打ち下ろされた焔をかいくぐり、グレイゴール皇子は丘の上の寺院へ肉薄していく。
駆け下る魔力の着弾点に兵士はおらず、標的をはずした爆発がむなしく焦土と遺体を巻き上げる。
二射目の炎を放つには間合いが近すぎた。
冷たい鋼がきらめき、立ちはだかるドラッカー連隊と槍騎兵が激突する。
守備隊のわずかな亀裂をかいくぐり、皇子と直属騎兵一個小隊が寺院へ突入していく。
ドラッカー連隊の亀裂はすぐに修復され、凄惨な白兵戦がはじまった。
縦横に切りたてられ、じわじわドラッカー軍がぐらつきだす。
熟練のドラッカー連隊とはいえ、エル公国軍の華である近衛騎兵には叶わない。
犠牲者の拡大とともに戦線は崩壊しはじめ、ついにドラッカーたちは混乱におちいって町へと逃げだす。
直後、轟然たる爆音が丘の頂を揺るがした。
黒煙の渦が寺院を飲み込み、煙と残骸が火山の噴火のように廃墟からあふれだして視界をさえぎった。

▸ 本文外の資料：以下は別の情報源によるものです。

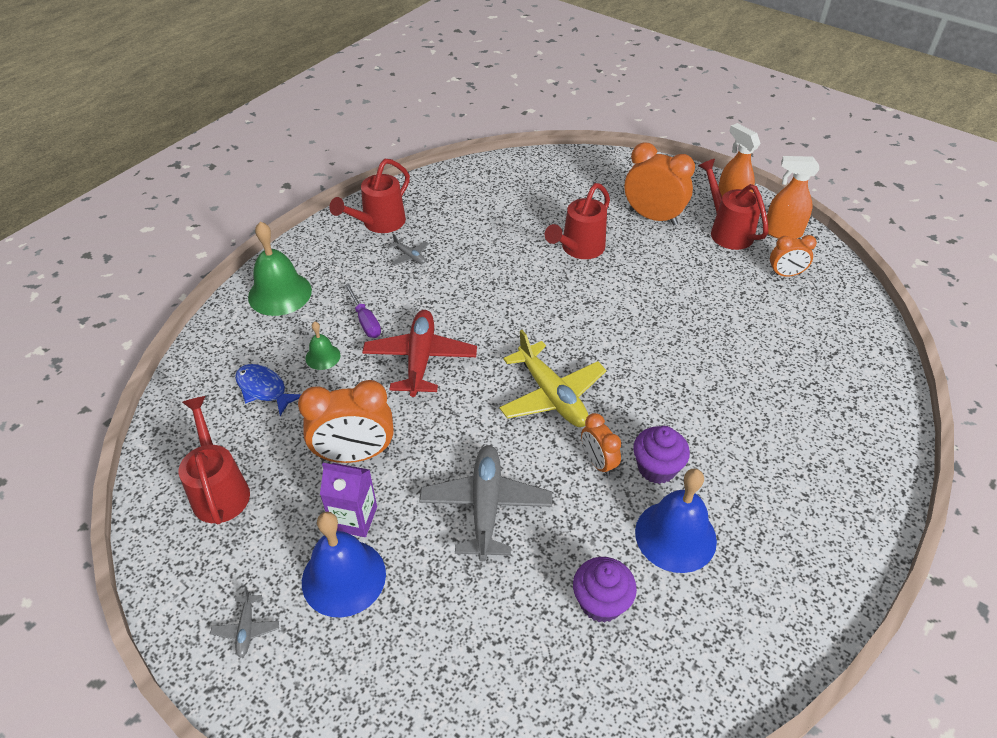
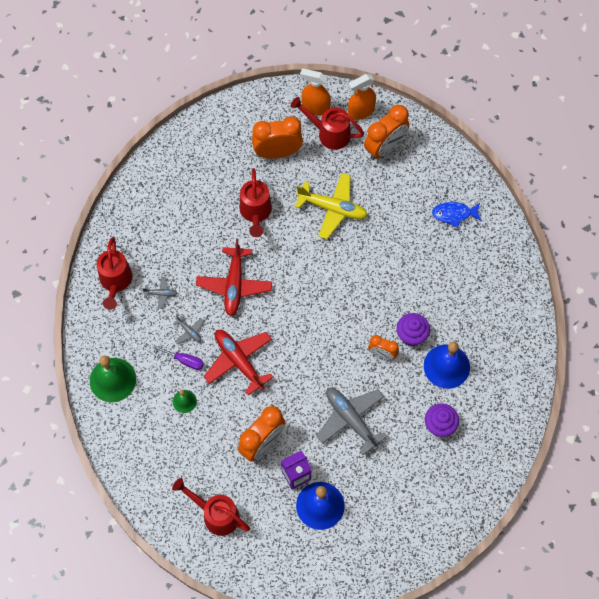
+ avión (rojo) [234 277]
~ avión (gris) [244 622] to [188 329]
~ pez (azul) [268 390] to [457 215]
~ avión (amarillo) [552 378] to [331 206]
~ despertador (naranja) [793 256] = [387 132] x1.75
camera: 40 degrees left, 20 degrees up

その暗雲をかきわけ、グレイゴール皇子が姿をあらわした。
おそらくは単騎であの魔道士を殺したのだろう。
エル公国の旗を高らかに丘の頂に突き立てると、連合軍全軍が歓呼をもって応えた。
近衛兵が丘を奪取し、連合軍を脅かす魔力は排除されたのだ。
―― だが、この時。
戦場を観察する狼の目は、速やかに迫りつつある新手の致命的な脅威を目撃していた。
丘を奪還すべく、敵陣の後方からブリガンディの傭兵連隊に支えられたハマーランド兵が迫り出してきたのだ。
その数、少なく見積もって500人。
近衛騎士団の勇猛さはすでに実証済だが、彼らは今や半数近い戦力を失っている。
1対5の物量で迫りくる敵の第二陣に圧倒されてしまうかもしれない。
いまや、皇子を救いうるのはエルの予備兵力だけなのだ。
     


  皇太子の予備軍をひきいて、丘へ行進させたいのなら、49へ。
  馬でサーナック王の野営地へ向かい、皇太子を救って欲しいと頼むなら、197へ。


さあ、どうするか。
……などと悩むまでもあるまい。
この狼の振る舞い、立ち位置から行っても、とりうる最良の道はすでに決まっていた。